[Text segment]:
• • • •

A THEORETICAL UPRISING
Although four of Limonov's associates admitted to illegal arms purchases--a total of six Kalashnikov rifles--the government failed to find the smoking gun in its terrorism
case against him.
Fittingly, perhaps, for its case against a prolific writer (author of 33 books, he is "perhaps the best writer in the Russian language," Limonov himself put it in 2002 in
an open letter, headed "Cell 32, Lefortovo Prison, Moscow," to French President Jacques Chirac), the prosecution relied heavily on documents. Its prize clues were articles published in Limonka and newsletters circulated among party members in 1999
and 2000.
Prosecutors argued that the texts and other documents, as well as secretly recorded conversations, proved that Limonov and former Limonka editor Sergei Aksyonov were the
masterminds behind a plan to create a "Second Russia" in one of the former Soviet lands with large Russian populations.
The newsletter articles--Limonov claimed half of them were FSB fakes--maintained
that there was no point trying to mount a putsch in Russia itself because any uprising there would be nipped in the bud.

• • • •

[Recorded data]:
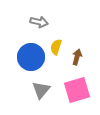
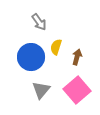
gray arrow: rotated 42 degrees clockwise
pink square: rotated 24 degrees counterclockwise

• • • •

[Task objective]: Reproduce verbatim the span of the Limonov prosecution text that begins at "A THEORETICAL UPRISING" and stops after "case against him.".

[Answer to this exercise]:
A THEORETICAL UPRISING
Although four of Limonov's associates admitted to illegal arms purchases--a total of six Kalashnikov rifles--the government failed to find the smoking gun in its terrorism
case against him.